Texte source:
"C’est si loin tout ça, je n’ai pas de mémoire", a-t-il l’habitude d’affirmer.
Le 3 août 1914, l'Allemagne déclare la guerre à la France.
Le monde bascule. A l’entrée de la gare de l’Est, Pierre serre dans ses bras ses parents et ses grands-parents et jure de venger leur honneur. Autour de lui, il entend les exclamations d’une population ivre d’espoir : "On les aura", "A Berlin"...
On chante La Marseillaise et Le chant du départ.
C’est au soir du 8 octobre qu’il apprendra la plus épouvantable des nouvelles : son frère Marcel vient d’être fauché par un obus Allemand.
Il perdra toutes ses illusions sur l’espèce humaine malgré des décorations, quatre citations à l’ordre de la nation avant un retour dans un Paris dont il ne partage pas la liesse.
La vie lui étant de plus en plus insupportable, il décide d’en finir, trouve le pistolet de son père, le braque sur son crâne et tire.
A la place de la détonation apaisante qui mettra fin à ses douleurs,il entend un "clic" qui lui glace le sang sans lui faire toutefois le moindre mal. Quelque jours plus tôt, Salomon avait déchargé l’arme pour la nettoyer. Pris pour un autre, il sera ensuite arrêter et balancé au fond d’une cellule.

Matériel extrait:
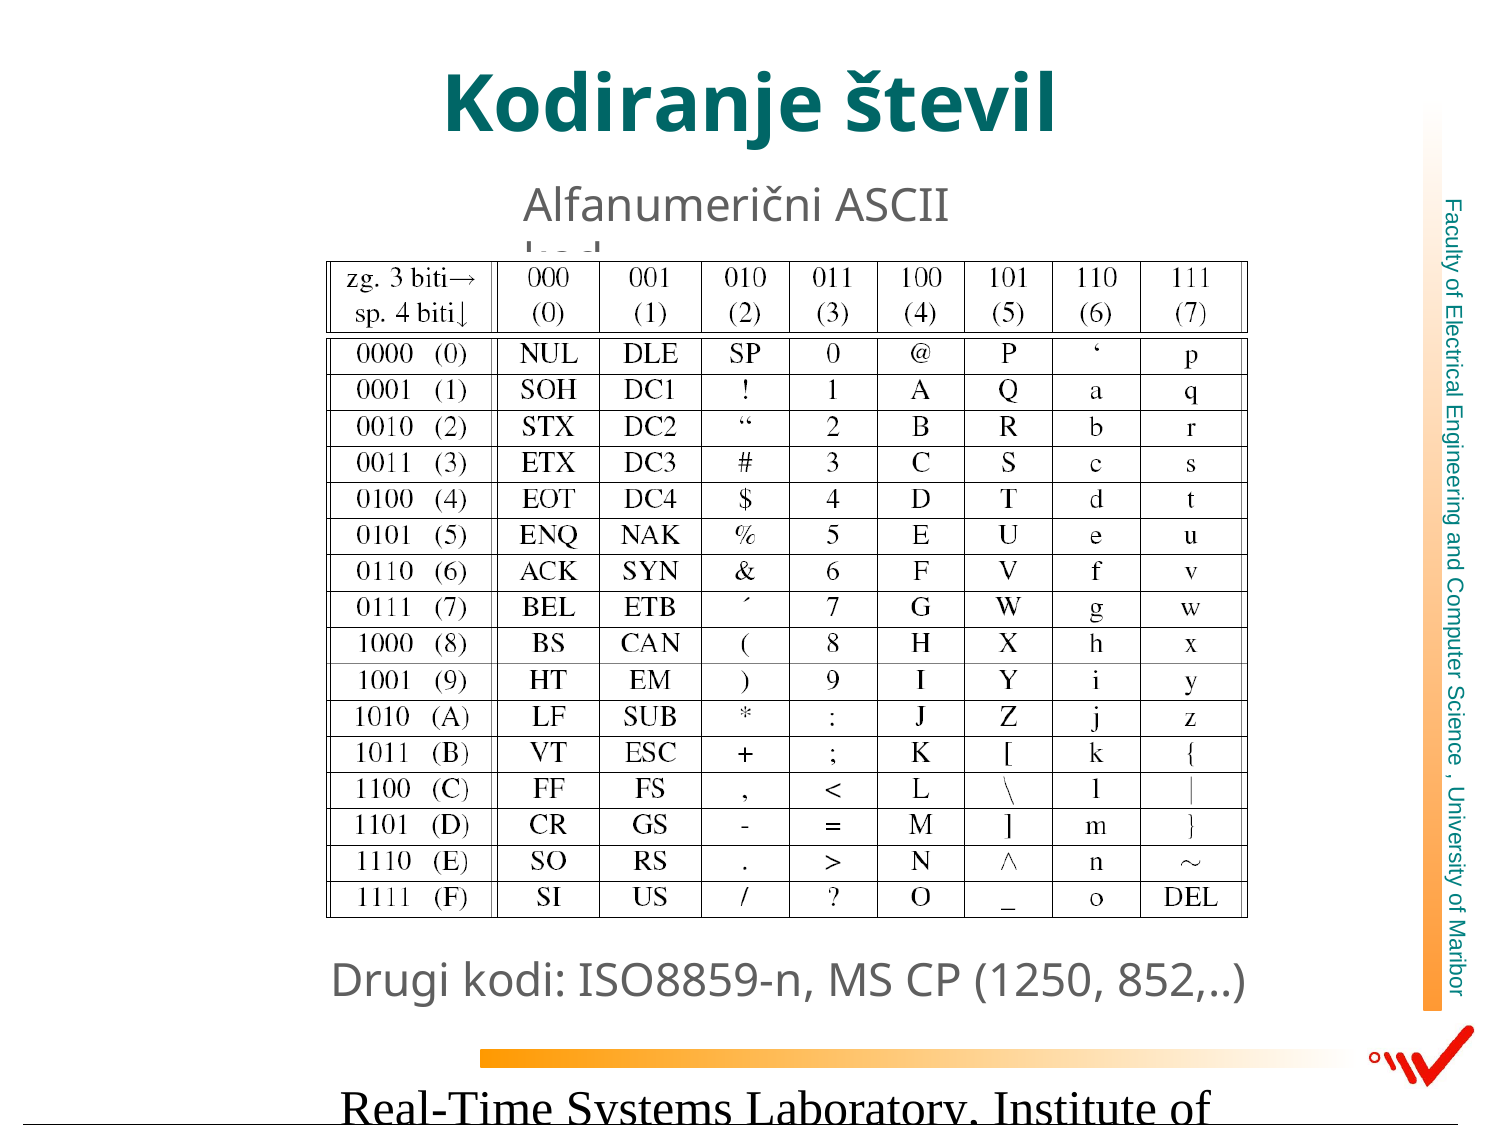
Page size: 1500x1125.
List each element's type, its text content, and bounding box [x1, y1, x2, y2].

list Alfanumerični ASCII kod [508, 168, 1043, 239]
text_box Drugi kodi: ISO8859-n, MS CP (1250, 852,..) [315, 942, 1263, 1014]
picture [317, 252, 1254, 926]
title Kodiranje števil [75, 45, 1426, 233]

...

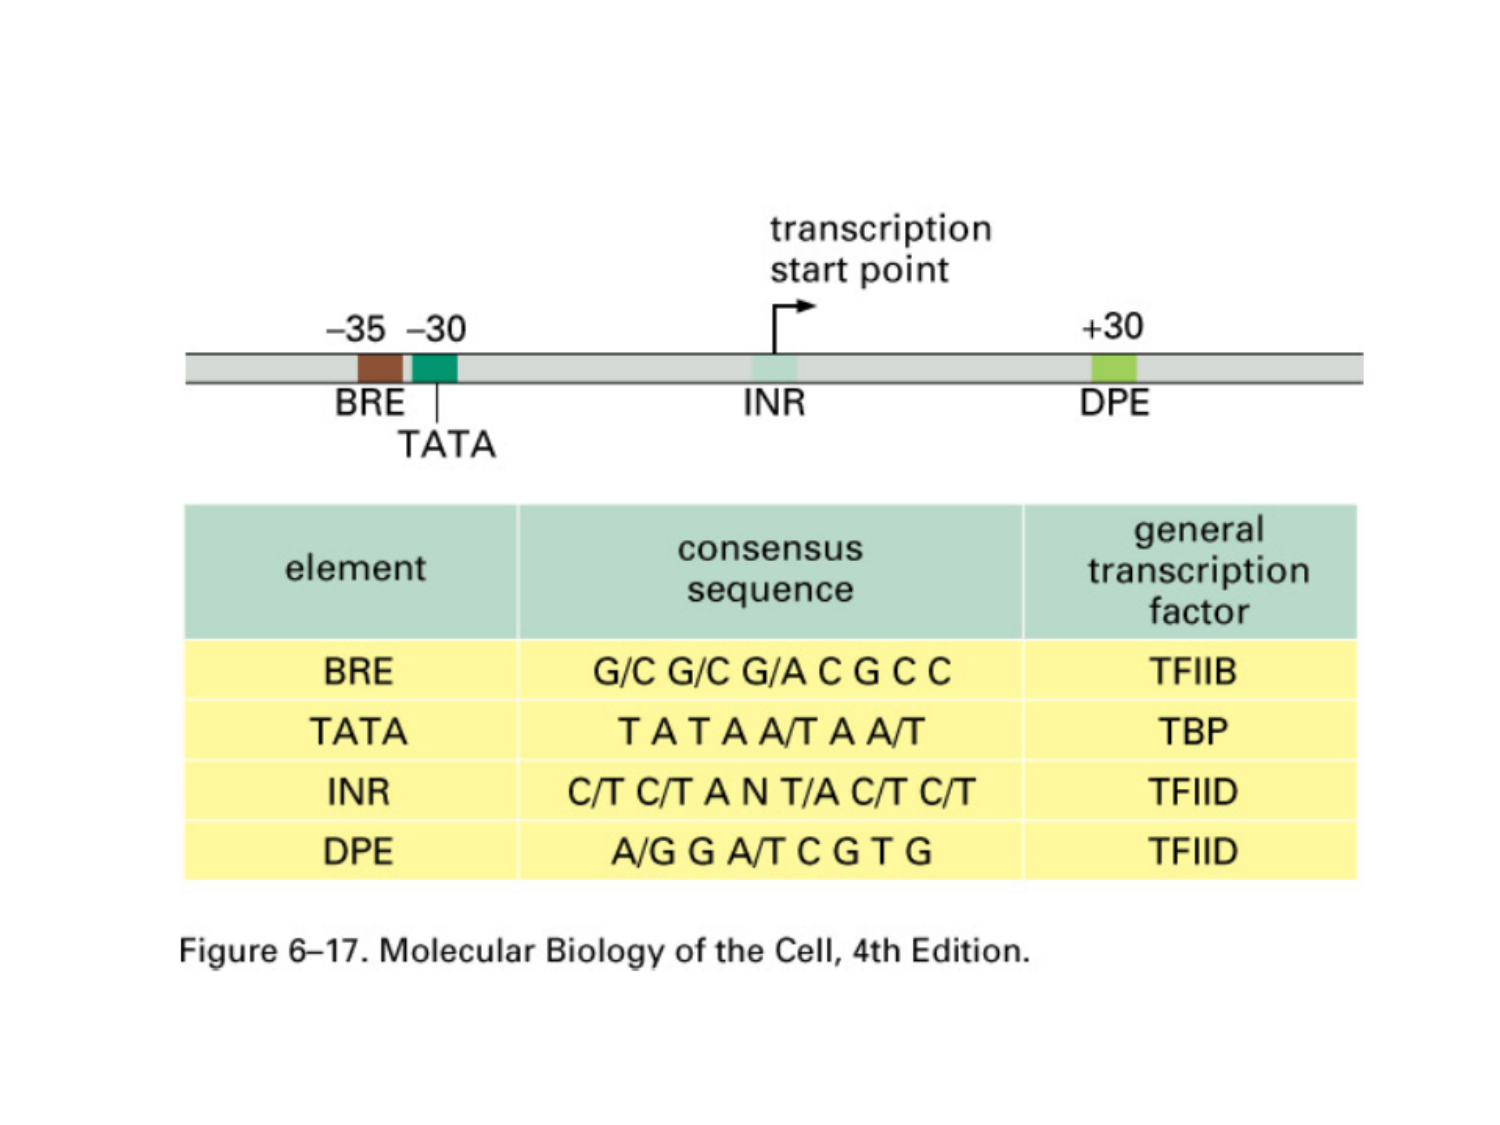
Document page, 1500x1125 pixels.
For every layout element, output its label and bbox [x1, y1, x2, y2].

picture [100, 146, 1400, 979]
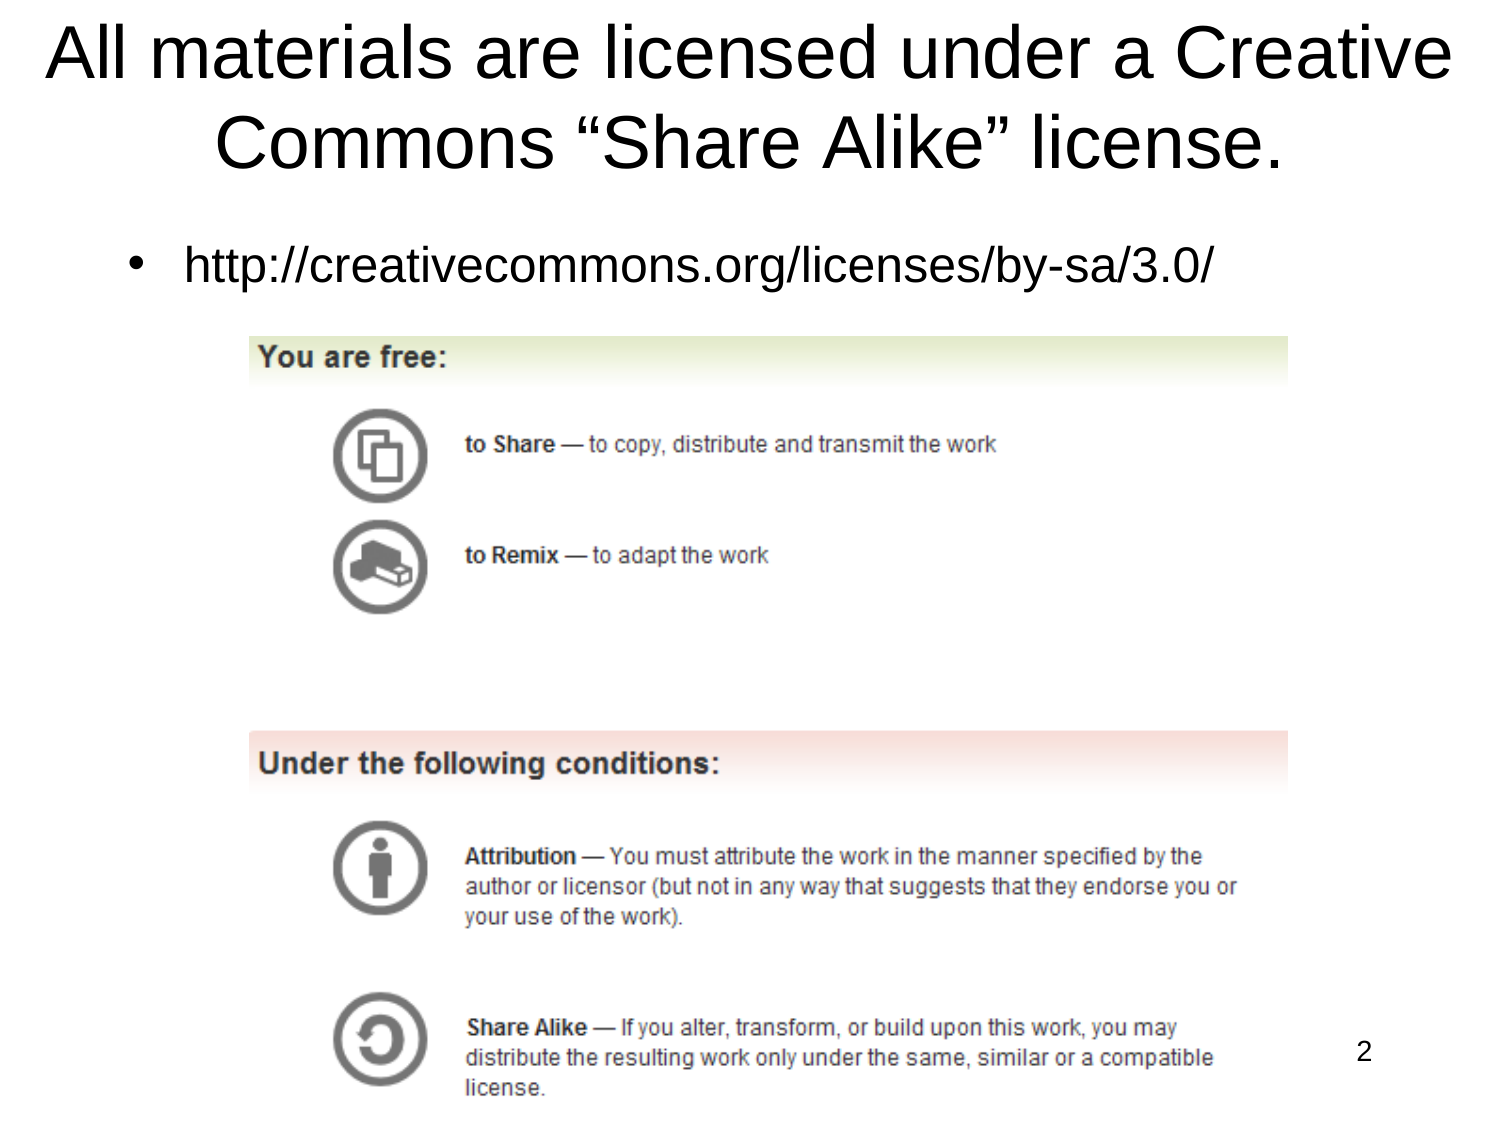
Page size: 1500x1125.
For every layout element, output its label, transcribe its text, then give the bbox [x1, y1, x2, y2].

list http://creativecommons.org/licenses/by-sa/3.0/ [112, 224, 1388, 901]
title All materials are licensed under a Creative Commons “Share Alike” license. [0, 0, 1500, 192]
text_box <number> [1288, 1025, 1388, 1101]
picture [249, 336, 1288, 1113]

Consignes de travail:
1. Dans le récit sur Pierre, quel soir apprend-il la mort de son frère Marcel ?
2. Prolongez le récit sur Pierre au-delà de sa dernière phrase.

Réponses attendues:
1. Au soir du 8 octobre.

2.
Cette fois-ci, il ne peut pas aller plus bas, il est au fond du trou.
Une nuit interminable commence où il dresse le bilan de sa jeune et misérable existence. Dans son esprit, les souvenirs amers se mêlent aux déceptions permanentes mais son moral remonte.
Le spectacle de chansonniers auquel il a assisté jadis lui revient soudain en mémoire. Sur scène, il n’avait pas eu le trac bien au contraire, il ne s’était jamais senti aussi bien.
A l’aube c’est un autre homme qui sort du poste de police. C’est décidé : désormais, il fera l’humour et plus jamais la guerre. Après les années folles, les années loufoque sont en train de commencer...
Le studio de Radio-Cité, radio symbole de la liberté des ondes, Pierre connaît. Il a troussé le slogan de l’une des émissions vedettes de l’émission Le Music-Hall des jeunes. Des paroles que l’on entend; en guise de générique d’un programme patronné chaque semaine par les meubles Levitan :
Bien l’bonjour, Monsieur Levitan,
Vous avez des meubl’, vous avez des meubles,
Bien l’bonjour, Monsieur Levitan,
Vous avez des meubl’, garantis pour longtemps.
Les messages publicitaires sont une formidable trouvaille de radio-Cité. les auditeurs les aiment, surtout lorsque la musique est en connue de tout le monde puisqu’il s’agit d’une parodie d’un air du folklore étudiant :
Bien le bonjour Madame Bertrand
Vous avez des filles, vous avez des filles,
Bien le bonjour Madame Bertrand
Vous avez des filles qui ont ne nez trop grand ...
Au début de l’année 37 démarre le Club des Loufoques. Un moment exceptionnel qui se termine par le conseil traditionnellement donné par Pierre Dac avant le générique final : "Allez maintenant boire à ma santé un cocktail au savon noir et à l’acide sulfurique chez l’opticien du coin. Passez votre commande en vous recommandant du Club des Loufoques, l’artisan vous fera dix pour cent... Dix pour cent en plus, naturellement..."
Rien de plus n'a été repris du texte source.